WORK ORDER >> Show every line of the items below that contains the string "across", copying each one in full. Case counts.

DATA EXTRACT >>

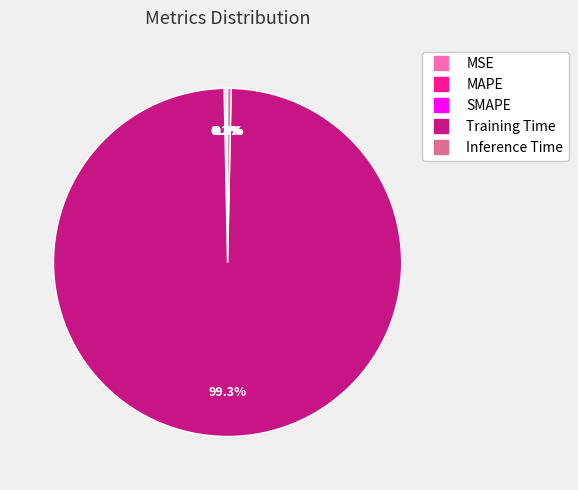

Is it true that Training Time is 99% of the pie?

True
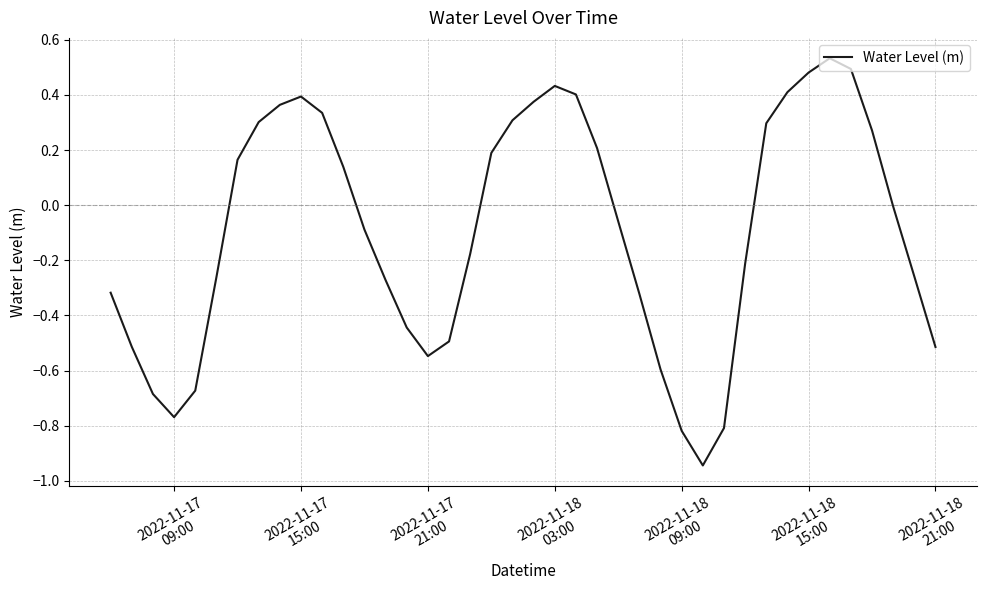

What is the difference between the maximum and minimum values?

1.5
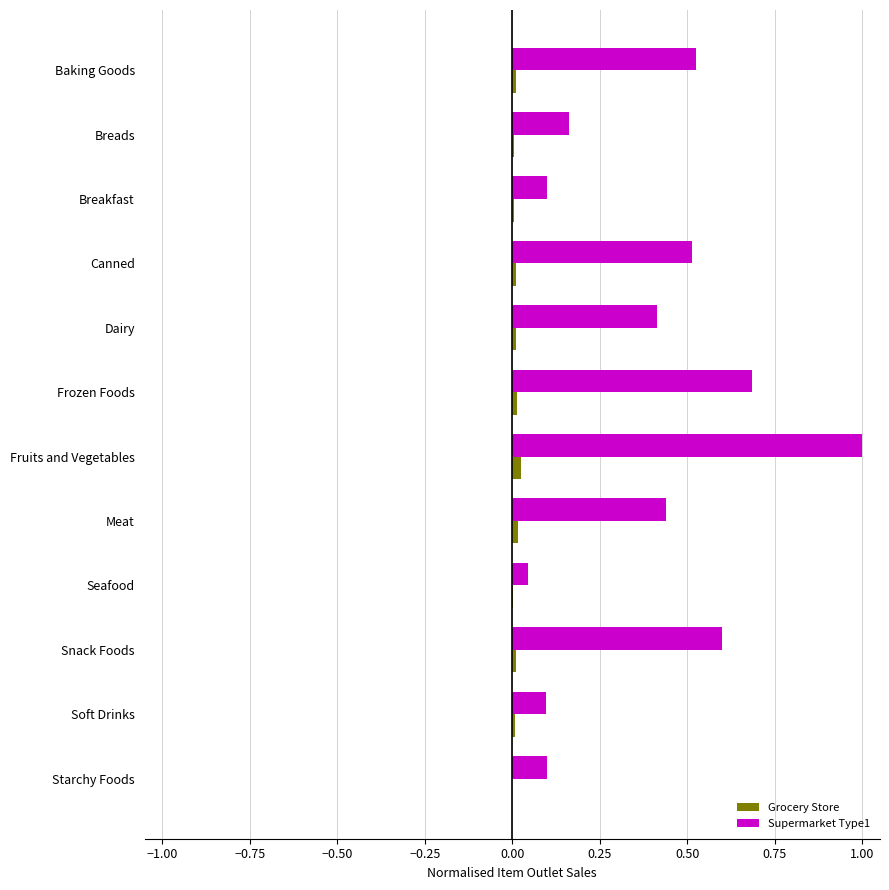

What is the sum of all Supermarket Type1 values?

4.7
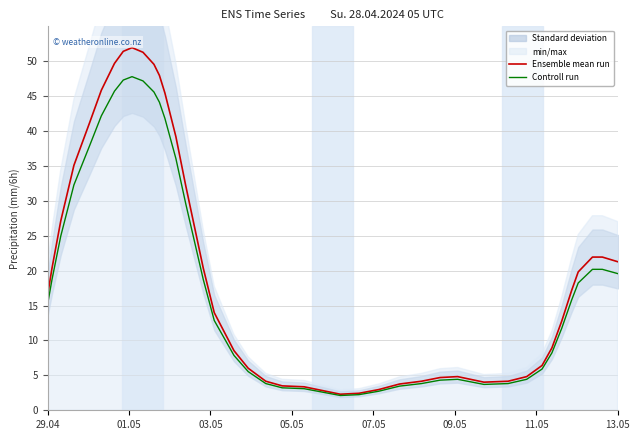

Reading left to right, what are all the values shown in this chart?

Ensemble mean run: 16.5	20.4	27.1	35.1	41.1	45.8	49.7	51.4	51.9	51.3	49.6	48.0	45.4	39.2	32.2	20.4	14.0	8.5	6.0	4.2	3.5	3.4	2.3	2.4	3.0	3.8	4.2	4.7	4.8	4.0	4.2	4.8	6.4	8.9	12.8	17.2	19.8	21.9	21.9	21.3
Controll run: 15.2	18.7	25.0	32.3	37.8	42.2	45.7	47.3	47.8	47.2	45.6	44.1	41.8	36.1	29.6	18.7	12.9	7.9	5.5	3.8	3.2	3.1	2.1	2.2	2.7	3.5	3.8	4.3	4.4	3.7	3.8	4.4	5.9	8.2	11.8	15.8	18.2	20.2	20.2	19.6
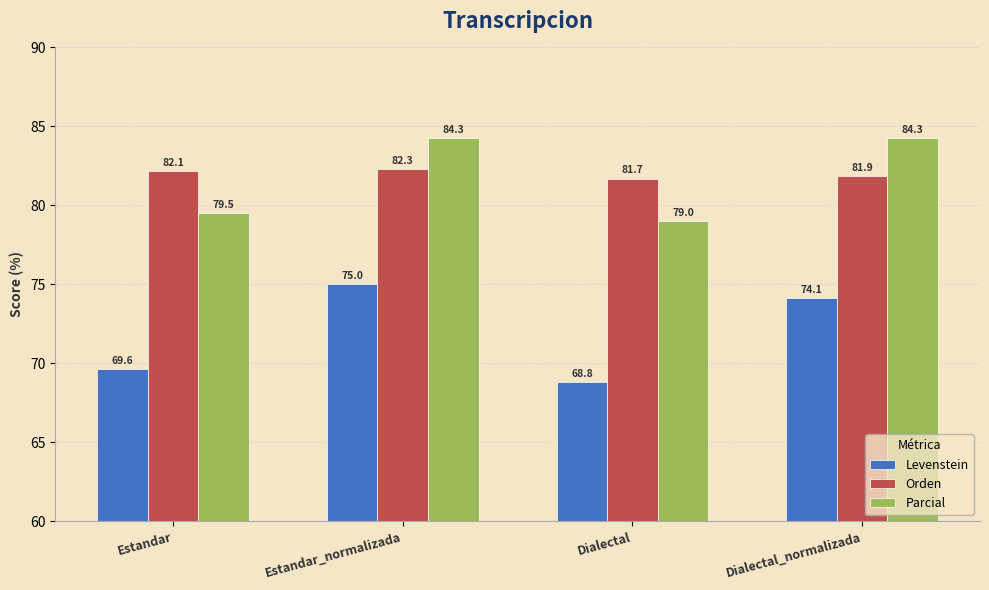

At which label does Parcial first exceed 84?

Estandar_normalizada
* * *
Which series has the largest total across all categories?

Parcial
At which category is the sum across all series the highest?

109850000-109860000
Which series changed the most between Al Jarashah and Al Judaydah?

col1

WRITTEN ANSWER >>
Which series has the largest total across all categories?
At which category is the sum across all series the highest?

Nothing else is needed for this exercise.